The plot however quickly descended into farce. The younger members of the raiding party got drunk in a public tavern and were overheard, allowing word to be sent to Sir Adam Cockburn of Ormiston, Lord Justice-Clerk who raised the alarm with the deputy governor of the Castle. The sentries on the wall were thus forewarned and the guarding watches changed, meaning that the soldiers bribed to assist the assault would have less time and discretion to fulfil their part of the bargain. The raiding party rendezvoused under the cover of darkness at the West Kirk at 11PM before climbing the Castle Rock and assembled at the agreed point below the castle walls where the ladders were to be pulled up by their accomplices on the Castle walls. The merchant and Jacobite agent, Charles Forbes, who had been paid to make the ladders was however notably absent and the party had only a single ladder and grapnel with them which proved to be too short. At half past eleven when the relief guards arrived early thanks to the forewarning the plot was exposed. The erstwhile raiders at the foot of the walls fled, but not before a party from the Edinburgh Town Guard intercepted and captured three youths of their number and one Captain Maclean, a former officer in the service of King James, who had fallen on the rocks. The remainder scattered to the north where they encountered the delayed Charles Forbes, coming the opposite way with the awaited but now redundant assault ladders.

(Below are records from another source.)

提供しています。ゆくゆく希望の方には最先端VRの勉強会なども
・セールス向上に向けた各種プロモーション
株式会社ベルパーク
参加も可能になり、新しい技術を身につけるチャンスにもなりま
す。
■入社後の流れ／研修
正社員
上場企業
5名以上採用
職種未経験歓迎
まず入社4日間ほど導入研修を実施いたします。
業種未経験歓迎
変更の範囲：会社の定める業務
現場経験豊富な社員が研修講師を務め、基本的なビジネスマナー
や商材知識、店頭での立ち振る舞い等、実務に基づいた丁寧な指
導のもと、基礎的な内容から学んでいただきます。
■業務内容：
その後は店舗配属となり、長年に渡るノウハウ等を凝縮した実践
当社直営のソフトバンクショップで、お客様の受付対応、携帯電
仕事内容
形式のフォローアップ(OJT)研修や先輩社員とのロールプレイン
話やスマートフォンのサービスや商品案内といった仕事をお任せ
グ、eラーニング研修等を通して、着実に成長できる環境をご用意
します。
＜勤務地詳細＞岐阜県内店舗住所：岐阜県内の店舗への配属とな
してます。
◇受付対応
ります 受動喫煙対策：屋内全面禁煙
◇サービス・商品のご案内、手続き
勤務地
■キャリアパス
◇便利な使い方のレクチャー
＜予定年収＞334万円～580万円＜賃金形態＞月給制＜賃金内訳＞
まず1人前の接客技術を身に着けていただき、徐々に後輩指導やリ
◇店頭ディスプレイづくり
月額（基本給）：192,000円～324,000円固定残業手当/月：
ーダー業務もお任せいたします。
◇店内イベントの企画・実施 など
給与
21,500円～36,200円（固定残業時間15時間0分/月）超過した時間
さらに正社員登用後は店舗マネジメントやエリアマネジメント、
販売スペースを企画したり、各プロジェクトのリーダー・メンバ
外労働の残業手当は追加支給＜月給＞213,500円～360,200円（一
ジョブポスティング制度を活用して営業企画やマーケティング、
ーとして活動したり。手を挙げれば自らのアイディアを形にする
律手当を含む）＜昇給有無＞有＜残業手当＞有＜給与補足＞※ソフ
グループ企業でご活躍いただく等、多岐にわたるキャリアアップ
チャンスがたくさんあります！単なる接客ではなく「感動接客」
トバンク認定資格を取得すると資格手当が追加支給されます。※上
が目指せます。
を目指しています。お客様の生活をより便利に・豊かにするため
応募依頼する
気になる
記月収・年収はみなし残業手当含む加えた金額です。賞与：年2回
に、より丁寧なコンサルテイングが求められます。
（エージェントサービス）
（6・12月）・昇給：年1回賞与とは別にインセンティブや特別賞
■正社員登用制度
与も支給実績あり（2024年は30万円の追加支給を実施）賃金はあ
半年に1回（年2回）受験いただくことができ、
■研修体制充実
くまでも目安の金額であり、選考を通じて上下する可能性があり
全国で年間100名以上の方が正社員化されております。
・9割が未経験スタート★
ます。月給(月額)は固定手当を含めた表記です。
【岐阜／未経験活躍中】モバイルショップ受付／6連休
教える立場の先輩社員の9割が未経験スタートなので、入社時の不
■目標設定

The Highlanders of the party headed north for Kinross. The luckless sergeant on the walls was captured, court-martialled and hanged for his crime and the Deputy Governor. Lieutenant-Colonel Stewart, was relieved of his command and imprisoned. William Arthur recounted in a letter sent later to the Earl of Mar how he had then fled the city with a few other conspirators to the house of his niece in Polton, where they acquired horses and rode through the Pentland Hills to the house of another relative, a sister of his father-in-law Sir John Clerk. From here, he corresponded with his wife in Edinburgh who informed him by return that his part in the plot was known and that she had been visited and questioned by her brother Baron Clerk and other senior figures with family connections. William gathered money and fresh horses from his wife's estates of Cairnmuir in the Scottish Borders and was helped across the border into England by Jacobite sympathisers in Teviotdale. After this, the authorities in Edinburgh claimed that Arthur and his cousin, William Cunningham of Barnes, thereafter met with the Earl of Mar "with intelligence" and were later present at the Battle of Preston where the rising finally failed.

==Later life and death==
William Arthur was next heard of in Rome, where he died in 1716 from dysentery after consuming a "surfeit of figs". He is alleged to have written his account of the plot on his death bed, to clear himself of allegations that he had lost his nerve and that he had betrayed the plot by informing his wife. This was conveyed to the Earl of Mar in Paris, along with the news of Arthur's death by Dr Roger Kenyon, a Jacobite agent. William was buried in Rome by his sympathisers and was the first to be interred in the Protestant Cemetery in that city, a privilege which had been conferred directly from Filippo Gualterio, Cardinal Protector of Scotland. Mar wrote posthumously on Arthur in a letter to a Jacobite agent:

1716, November 15. A countryman of yours, a very pretty young man, is lately dead at Rome, Dr. Arthur and his brother Tom, who is at Francis' quarters, has fallen so ill on it, that 'tis feared he'll die too. The Doctor at his death, I hear, declared he was a Presbyterian, but a loyal one, as he called it, which he thought was not at all inconsistent. You know what was his kind of loyalty. Pray are many of your Presbyterians of his opinion?